> _Work task_: Print the line containing "Each image here" and every line after it exactly as written, through the end of the records.

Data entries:
-.-.-

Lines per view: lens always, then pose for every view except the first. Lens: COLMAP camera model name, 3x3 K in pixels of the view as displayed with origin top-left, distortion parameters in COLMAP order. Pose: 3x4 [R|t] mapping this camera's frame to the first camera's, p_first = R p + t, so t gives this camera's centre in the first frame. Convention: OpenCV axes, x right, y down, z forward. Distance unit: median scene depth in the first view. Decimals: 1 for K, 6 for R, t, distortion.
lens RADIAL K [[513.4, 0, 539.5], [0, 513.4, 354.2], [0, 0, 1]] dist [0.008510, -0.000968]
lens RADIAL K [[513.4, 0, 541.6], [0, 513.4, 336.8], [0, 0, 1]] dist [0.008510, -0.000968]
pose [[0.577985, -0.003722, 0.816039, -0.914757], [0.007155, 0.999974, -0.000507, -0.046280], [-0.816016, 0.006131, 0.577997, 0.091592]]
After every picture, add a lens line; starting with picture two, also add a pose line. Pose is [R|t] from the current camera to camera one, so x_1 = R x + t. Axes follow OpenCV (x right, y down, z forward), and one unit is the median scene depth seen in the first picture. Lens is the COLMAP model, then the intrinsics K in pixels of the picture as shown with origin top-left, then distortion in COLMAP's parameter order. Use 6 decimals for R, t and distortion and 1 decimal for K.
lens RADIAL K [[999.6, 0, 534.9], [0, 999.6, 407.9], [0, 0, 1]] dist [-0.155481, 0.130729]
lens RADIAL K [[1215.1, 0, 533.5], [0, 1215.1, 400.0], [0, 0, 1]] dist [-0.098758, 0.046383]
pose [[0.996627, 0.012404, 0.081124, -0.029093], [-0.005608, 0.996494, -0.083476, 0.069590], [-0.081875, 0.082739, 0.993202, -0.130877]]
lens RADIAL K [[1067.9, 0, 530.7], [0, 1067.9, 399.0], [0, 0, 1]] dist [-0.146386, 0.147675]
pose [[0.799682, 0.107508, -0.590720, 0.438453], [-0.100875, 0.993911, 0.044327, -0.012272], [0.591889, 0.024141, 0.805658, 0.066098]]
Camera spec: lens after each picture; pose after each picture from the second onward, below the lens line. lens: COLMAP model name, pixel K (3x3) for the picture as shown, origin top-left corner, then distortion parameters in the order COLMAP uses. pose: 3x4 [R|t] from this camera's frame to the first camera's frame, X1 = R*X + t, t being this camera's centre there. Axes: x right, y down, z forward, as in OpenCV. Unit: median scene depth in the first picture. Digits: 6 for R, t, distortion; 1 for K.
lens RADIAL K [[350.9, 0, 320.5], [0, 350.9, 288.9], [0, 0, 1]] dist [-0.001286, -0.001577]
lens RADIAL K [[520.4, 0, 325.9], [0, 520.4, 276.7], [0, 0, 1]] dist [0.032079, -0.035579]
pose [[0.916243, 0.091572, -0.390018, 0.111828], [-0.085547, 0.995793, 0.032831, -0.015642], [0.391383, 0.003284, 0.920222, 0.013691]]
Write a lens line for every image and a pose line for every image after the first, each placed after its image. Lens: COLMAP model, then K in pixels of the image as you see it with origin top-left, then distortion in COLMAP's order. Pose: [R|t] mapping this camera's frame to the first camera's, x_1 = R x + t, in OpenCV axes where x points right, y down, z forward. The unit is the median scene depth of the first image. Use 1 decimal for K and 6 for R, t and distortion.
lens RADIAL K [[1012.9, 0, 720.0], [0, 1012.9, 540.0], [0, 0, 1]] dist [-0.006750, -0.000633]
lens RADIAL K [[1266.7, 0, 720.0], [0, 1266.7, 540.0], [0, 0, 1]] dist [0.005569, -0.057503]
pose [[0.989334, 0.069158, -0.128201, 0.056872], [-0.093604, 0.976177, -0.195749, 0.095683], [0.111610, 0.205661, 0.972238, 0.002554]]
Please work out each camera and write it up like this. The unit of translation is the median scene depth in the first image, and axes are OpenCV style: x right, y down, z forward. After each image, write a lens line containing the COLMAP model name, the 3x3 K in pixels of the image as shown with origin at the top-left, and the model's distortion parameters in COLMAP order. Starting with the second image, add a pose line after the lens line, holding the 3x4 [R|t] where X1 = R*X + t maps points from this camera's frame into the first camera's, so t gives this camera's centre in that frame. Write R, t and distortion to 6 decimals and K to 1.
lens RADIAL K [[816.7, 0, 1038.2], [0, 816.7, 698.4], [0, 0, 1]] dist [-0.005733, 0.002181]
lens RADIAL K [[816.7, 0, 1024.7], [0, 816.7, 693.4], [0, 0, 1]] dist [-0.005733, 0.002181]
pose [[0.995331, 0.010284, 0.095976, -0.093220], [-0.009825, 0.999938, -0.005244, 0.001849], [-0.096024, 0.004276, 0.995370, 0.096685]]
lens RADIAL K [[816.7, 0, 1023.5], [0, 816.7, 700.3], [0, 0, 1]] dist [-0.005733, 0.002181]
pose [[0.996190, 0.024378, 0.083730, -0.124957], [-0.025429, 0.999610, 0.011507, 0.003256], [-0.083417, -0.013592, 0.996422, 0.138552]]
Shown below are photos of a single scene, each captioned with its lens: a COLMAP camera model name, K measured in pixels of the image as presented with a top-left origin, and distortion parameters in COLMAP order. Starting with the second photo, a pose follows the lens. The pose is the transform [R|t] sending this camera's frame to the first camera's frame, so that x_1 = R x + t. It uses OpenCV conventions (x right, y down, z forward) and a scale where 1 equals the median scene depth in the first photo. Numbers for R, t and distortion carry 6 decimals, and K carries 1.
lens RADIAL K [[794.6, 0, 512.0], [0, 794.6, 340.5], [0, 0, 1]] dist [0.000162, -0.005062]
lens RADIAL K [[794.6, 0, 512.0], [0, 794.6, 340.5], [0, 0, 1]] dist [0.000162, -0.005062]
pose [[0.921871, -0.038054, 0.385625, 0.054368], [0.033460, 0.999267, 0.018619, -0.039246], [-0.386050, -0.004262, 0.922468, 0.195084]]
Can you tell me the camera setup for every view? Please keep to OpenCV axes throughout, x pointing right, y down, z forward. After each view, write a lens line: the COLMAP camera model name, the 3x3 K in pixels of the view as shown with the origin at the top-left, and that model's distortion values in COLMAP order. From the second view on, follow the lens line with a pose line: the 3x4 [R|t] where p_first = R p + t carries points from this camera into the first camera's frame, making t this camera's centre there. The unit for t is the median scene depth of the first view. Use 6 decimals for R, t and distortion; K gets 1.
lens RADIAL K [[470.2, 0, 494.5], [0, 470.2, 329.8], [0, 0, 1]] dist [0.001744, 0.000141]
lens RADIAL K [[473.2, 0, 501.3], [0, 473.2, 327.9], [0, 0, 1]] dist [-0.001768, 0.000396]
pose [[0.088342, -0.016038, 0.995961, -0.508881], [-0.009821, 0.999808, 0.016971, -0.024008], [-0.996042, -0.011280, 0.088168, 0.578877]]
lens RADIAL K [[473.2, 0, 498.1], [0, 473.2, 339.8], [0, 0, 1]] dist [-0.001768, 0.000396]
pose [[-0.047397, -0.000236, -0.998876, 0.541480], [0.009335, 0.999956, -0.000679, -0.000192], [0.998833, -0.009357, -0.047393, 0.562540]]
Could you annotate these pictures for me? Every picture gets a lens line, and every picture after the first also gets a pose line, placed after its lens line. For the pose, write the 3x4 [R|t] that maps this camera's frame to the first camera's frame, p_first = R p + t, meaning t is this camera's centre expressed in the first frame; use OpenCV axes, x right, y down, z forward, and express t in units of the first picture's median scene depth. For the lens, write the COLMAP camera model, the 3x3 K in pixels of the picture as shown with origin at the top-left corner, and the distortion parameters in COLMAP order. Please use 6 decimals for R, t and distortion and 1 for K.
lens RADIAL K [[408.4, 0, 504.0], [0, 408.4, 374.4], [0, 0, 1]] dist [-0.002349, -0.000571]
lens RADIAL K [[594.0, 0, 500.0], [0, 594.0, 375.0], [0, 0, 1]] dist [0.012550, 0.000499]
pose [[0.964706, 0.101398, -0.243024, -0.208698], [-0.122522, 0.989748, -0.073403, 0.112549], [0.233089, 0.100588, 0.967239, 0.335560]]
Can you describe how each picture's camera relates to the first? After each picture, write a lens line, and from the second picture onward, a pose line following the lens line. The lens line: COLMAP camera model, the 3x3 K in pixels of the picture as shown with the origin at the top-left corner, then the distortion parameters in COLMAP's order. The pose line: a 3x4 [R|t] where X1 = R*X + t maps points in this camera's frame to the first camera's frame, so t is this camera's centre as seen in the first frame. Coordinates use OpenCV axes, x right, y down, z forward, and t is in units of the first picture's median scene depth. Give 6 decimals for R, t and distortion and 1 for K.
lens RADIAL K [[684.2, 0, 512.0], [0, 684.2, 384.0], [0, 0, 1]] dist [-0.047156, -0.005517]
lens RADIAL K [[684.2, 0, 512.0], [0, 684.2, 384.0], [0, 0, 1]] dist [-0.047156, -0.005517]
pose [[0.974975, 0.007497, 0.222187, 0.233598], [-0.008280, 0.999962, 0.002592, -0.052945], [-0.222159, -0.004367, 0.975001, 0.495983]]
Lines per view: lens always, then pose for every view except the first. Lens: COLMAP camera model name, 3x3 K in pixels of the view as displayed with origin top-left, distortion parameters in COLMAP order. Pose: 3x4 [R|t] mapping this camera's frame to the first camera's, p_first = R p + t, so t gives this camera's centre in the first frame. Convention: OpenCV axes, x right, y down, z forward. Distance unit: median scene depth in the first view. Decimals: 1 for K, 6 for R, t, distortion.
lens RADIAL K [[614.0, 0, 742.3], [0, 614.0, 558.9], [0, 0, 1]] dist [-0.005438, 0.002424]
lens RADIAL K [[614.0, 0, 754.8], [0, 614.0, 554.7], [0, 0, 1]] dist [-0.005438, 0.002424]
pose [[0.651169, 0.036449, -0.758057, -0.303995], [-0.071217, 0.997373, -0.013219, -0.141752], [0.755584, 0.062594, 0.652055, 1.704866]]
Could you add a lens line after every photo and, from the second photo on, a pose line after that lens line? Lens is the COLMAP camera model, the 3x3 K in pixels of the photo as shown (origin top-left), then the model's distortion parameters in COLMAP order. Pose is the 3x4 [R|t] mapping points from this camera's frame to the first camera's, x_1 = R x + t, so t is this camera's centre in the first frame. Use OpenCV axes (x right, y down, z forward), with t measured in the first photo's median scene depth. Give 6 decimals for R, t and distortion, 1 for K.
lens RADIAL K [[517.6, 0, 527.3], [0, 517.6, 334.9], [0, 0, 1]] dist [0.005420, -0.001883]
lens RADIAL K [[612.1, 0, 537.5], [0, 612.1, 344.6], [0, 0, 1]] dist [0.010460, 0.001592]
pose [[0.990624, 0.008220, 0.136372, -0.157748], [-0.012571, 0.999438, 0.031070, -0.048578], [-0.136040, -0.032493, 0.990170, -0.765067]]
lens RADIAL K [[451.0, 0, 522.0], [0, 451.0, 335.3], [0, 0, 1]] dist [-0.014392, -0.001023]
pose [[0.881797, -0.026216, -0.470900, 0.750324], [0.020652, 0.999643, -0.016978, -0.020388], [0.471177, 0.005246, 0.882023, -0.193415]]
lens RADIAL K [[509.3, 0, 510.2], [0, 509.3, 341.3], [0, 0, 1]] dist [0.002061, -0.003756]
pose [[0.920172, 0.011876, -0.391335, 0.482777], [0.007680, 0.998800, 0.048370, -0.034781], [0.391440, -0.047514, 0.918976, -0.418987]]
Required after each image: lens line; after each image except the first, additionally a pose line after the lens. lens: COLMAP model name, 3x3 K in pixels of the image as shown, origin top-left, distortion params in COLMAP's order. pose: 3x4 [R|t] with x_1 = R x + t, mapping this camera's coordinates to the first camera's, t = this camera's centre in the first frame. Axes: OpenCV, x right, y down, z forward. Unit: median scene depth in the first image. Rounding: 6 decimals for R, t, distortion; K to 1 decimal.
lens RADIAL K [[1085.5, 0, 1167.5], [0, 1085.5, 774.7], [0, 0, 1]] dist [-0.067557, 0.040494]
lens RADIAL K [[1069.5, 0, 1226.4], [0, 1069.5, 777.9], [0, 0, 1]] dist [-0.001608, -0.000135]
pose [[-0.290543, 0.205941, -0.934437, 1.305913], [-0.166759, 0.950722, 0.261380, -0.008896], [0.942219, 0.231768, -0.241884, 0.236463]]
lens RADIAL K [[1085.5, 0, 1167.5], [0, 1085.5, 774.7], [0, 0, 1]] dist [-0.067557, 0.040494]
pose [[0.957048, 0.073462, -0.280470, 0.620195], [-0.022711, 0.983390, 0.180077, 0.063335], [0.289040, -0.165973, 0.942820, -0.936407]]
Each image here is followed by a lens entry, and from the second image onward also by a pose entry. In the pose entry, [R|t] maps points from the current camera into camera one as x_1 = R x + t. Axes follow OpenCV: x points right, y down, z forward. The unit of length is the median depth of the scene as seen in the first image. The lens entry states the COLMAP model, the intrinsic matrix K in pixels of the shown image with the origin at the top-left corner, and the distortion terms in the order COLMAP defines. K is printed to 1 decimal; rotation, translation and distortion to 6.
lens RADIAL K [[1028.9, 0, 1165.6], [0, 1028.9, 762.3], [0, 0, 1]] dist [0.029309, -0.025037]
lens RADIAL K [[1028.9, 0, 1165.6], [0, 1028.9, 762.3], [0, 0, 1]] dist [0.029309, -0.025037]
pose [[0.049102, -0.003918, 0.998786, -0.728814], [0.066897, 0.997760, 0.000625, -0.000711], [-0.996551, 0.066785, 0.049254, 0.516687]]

-.-.-

> _Answer area_:
Each image here is followed by a lens entry, and from the second image onward also by a pose entry. In the pose entry, [R|t] maps points from the current camera into camera one as x_1 = R x + t. Axes follow OpenCV: x points right, y down, z forward. The unit of length is the median depth of the scene as seen in the first image. The lens entry states the COLMAP model, the intrinsic matrix K in pixels of the shown image with the origin at the top-left corner, and the distortion terms in the order COLMAP defines. K is printed to 1 decimal; rotation, translation and distortion to 6.
lens RADIAL K [[1028.9, 0, 1165.6], [0, 1028.9, 762.3], [0, 0, 1]] dist [0.029309, -0.025037]
lens RADIAL K [[1028.9, 0, 1165.6], [0, 1028.9, 762.3], [0, 0, 1]] dist [0.029309, -0.025037]
pose [[0.049102, -0.003918, 0.998786, -0.728814], [0.066897, 0.997760, 0.000625, -0.000711], [-0.996551, 0.066785, 0.049254, 0.516687]]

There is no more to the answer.